# Stated task:
Turn the lines from the one with "scientific name: Staphylea bumalda" to the one with "country: Japan", both included, into a JSON list of strings with one string per line. Leave out any blank lines.

# Dataset records:

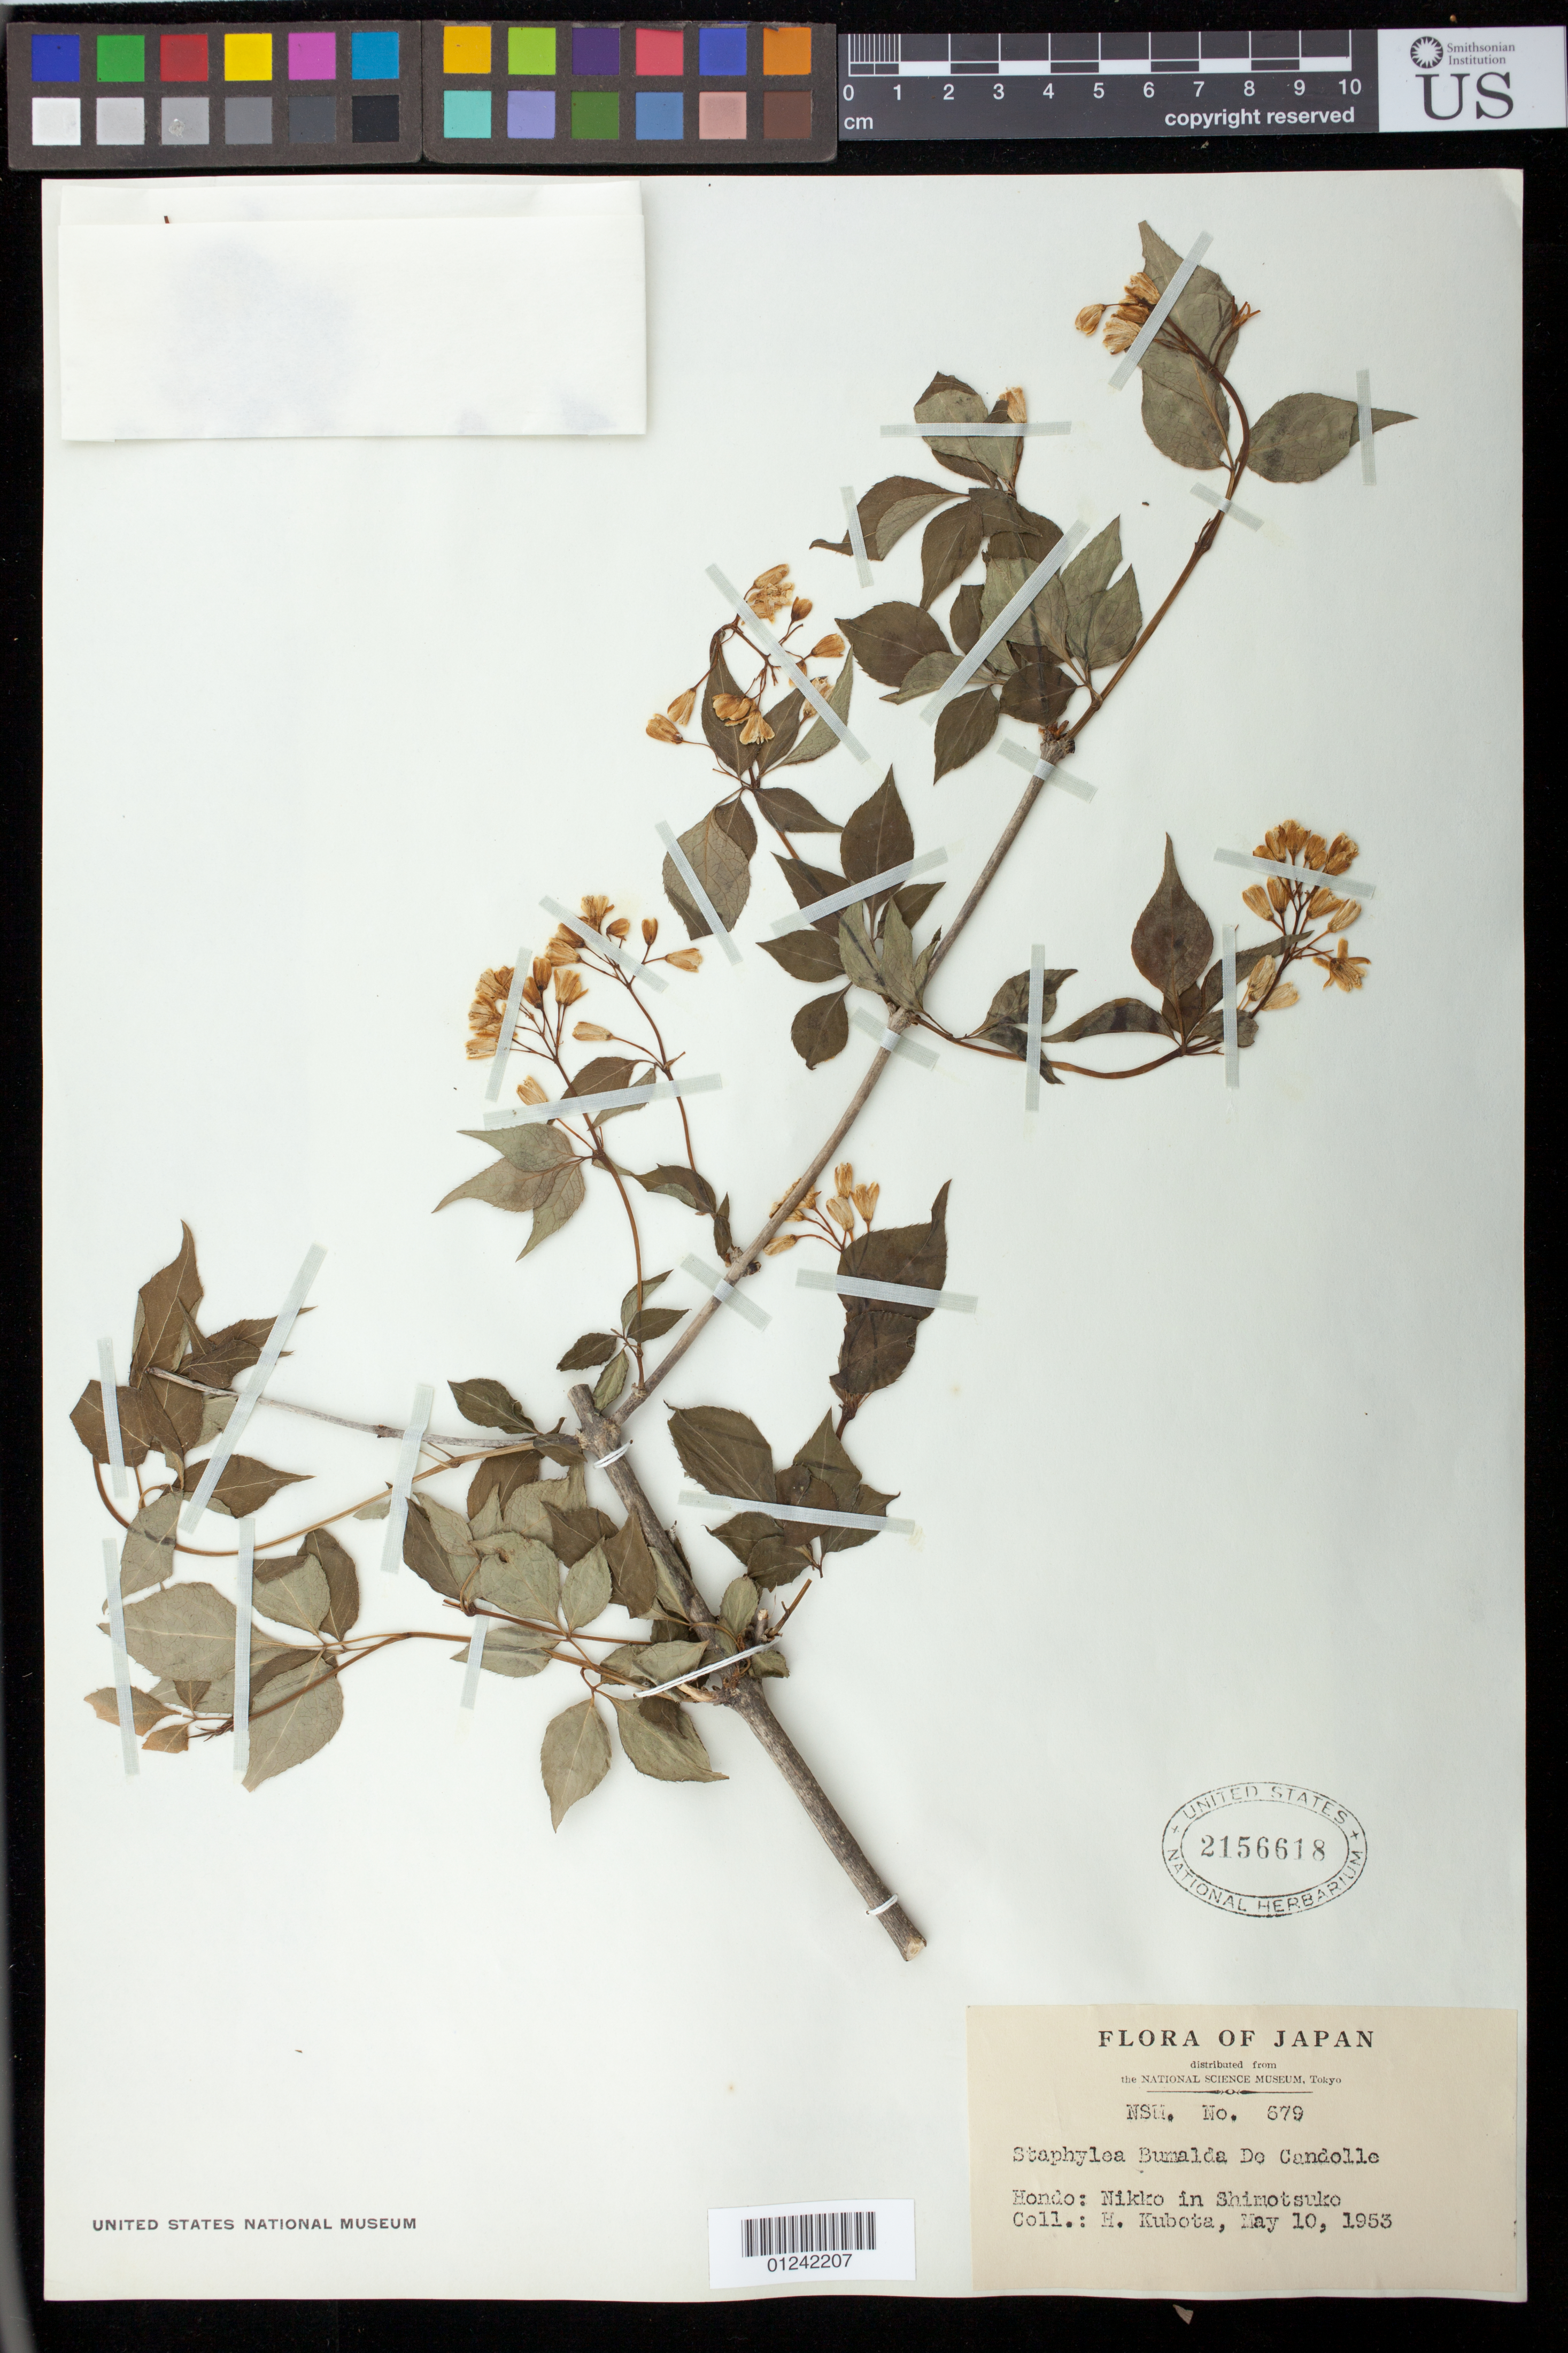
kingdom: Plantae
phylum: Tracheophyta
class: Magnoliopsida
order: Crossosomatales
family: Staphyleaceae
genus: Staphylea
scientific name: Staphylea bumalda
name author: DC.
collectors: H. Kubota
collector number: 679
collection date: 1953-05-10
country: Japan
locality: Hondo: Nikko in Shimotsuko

==

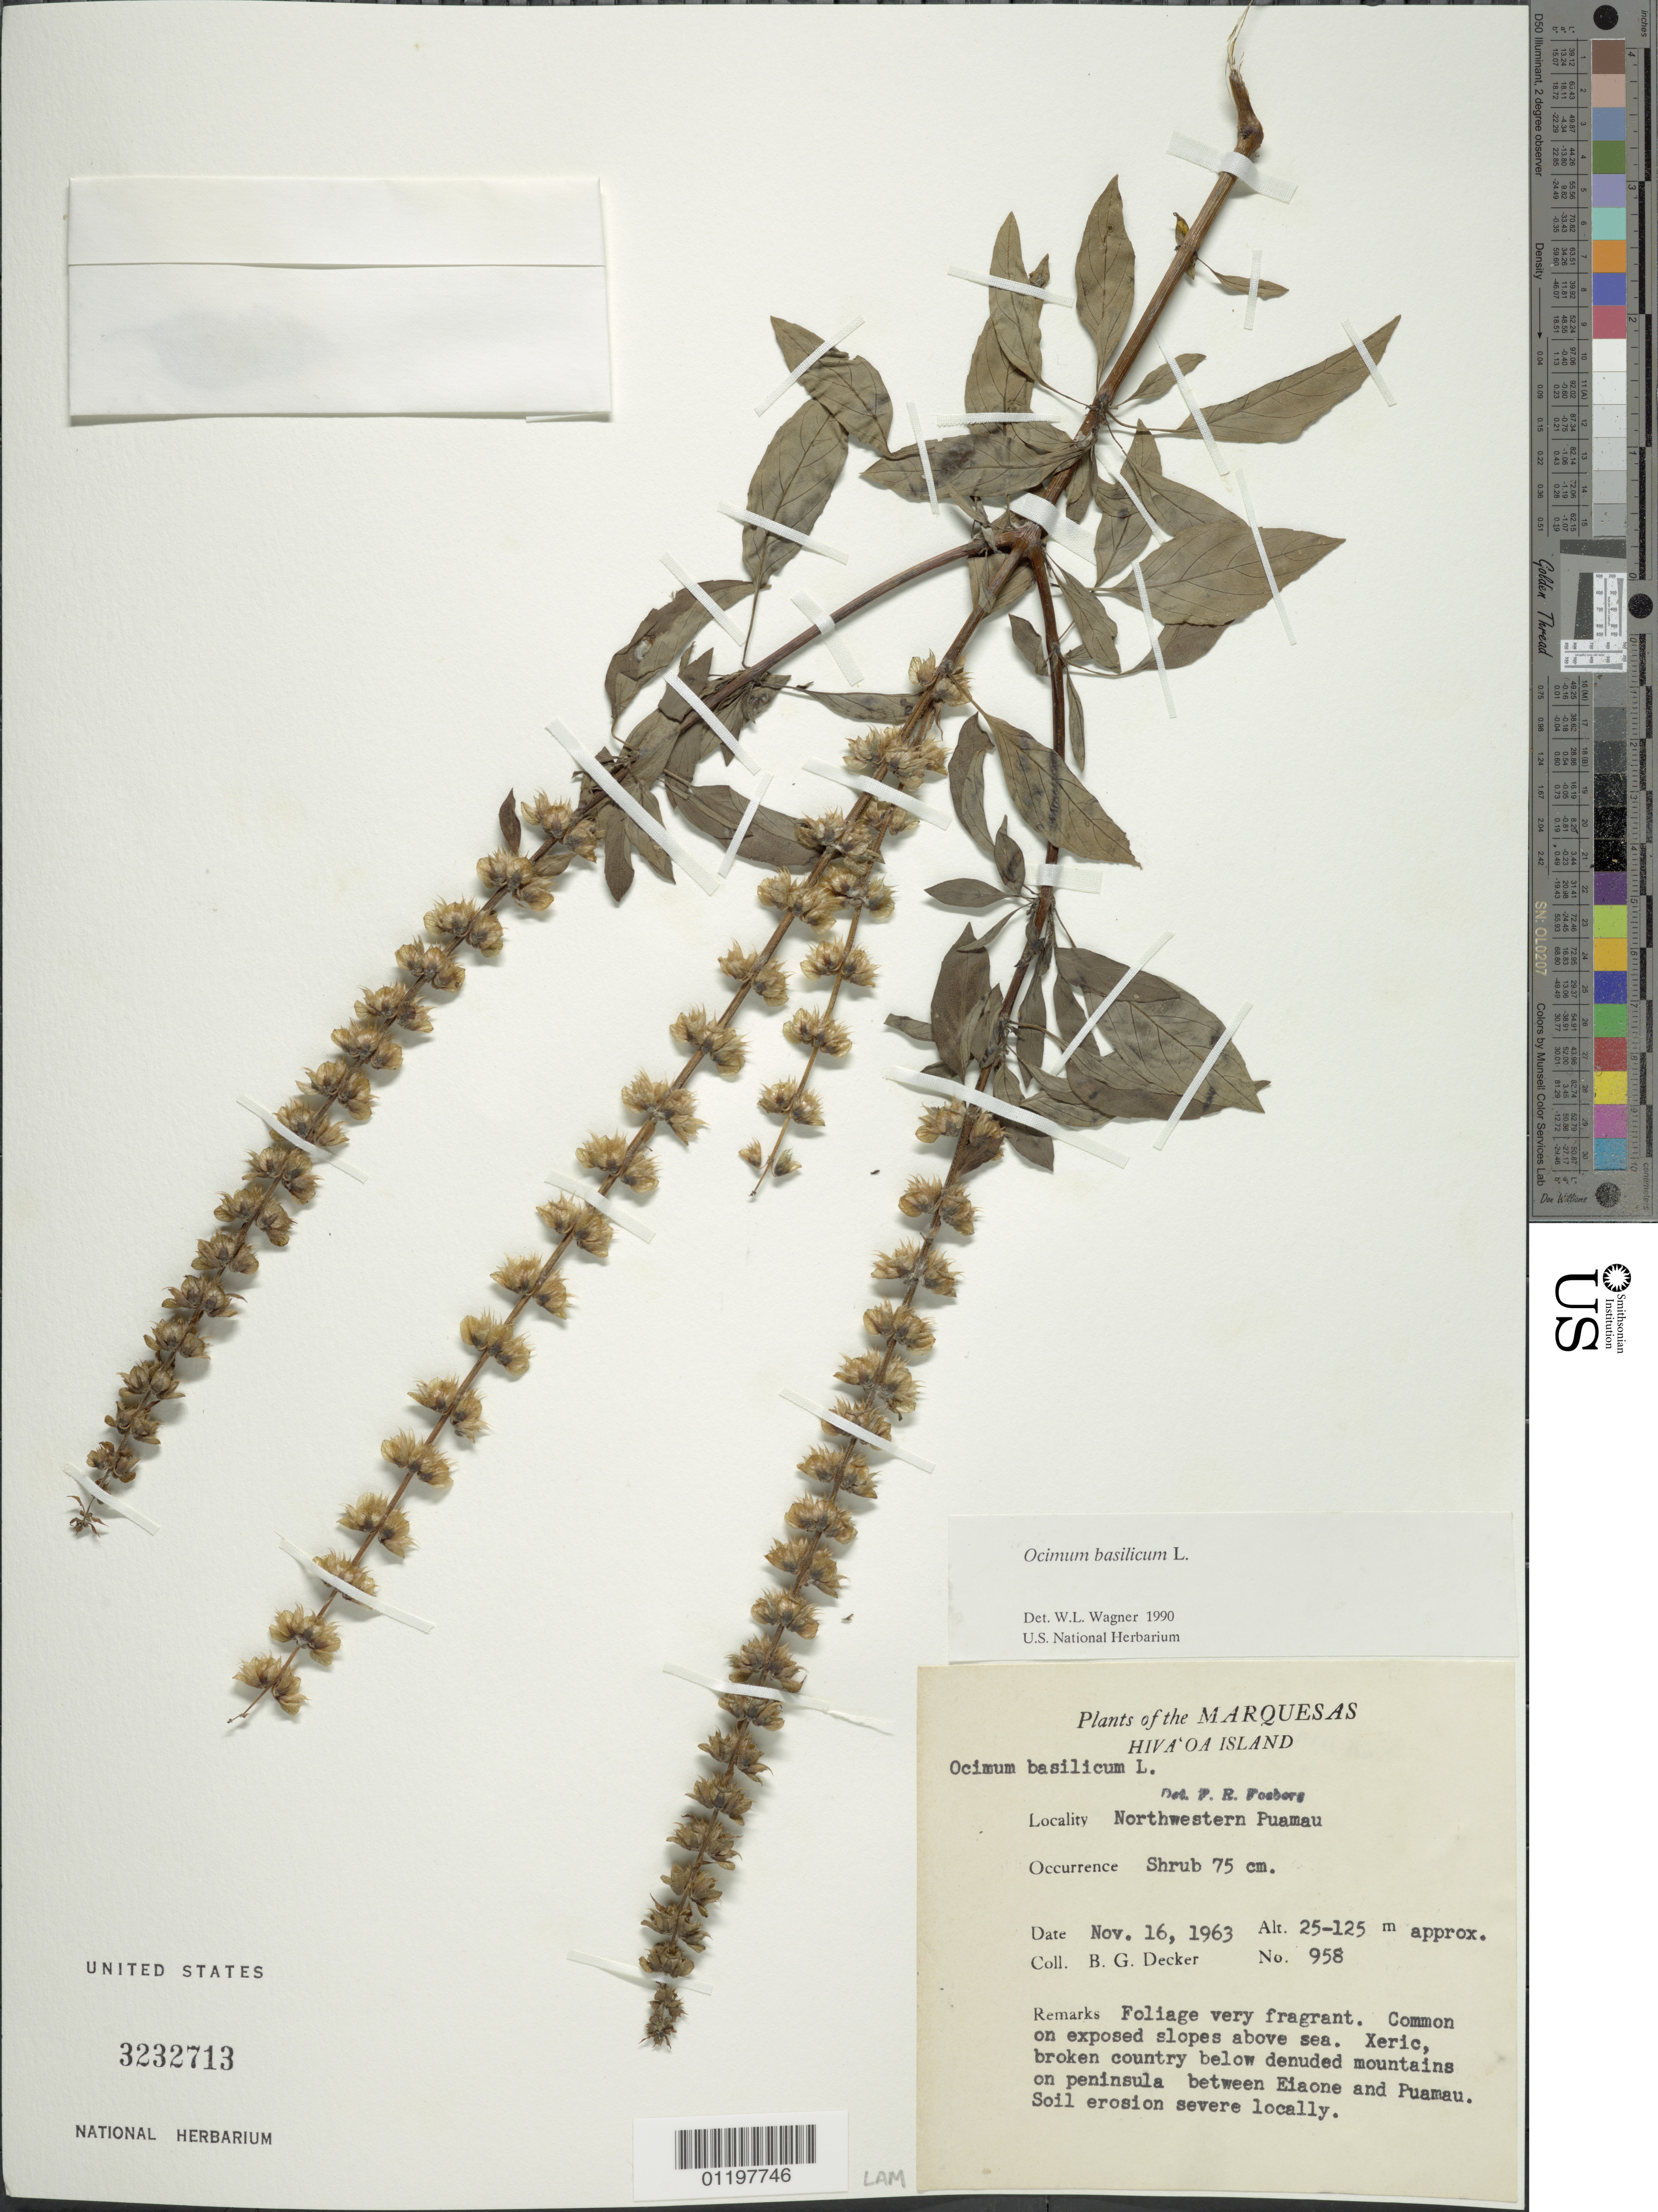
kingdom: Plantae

# Answer below:
[
  "scientific name: Staphylea bumalda",
  "name author: DC.",
  "collectors: H. Kubota",
  "collector number: 679",
  "collection date: 1953-05-10",
  "country: Japan"
]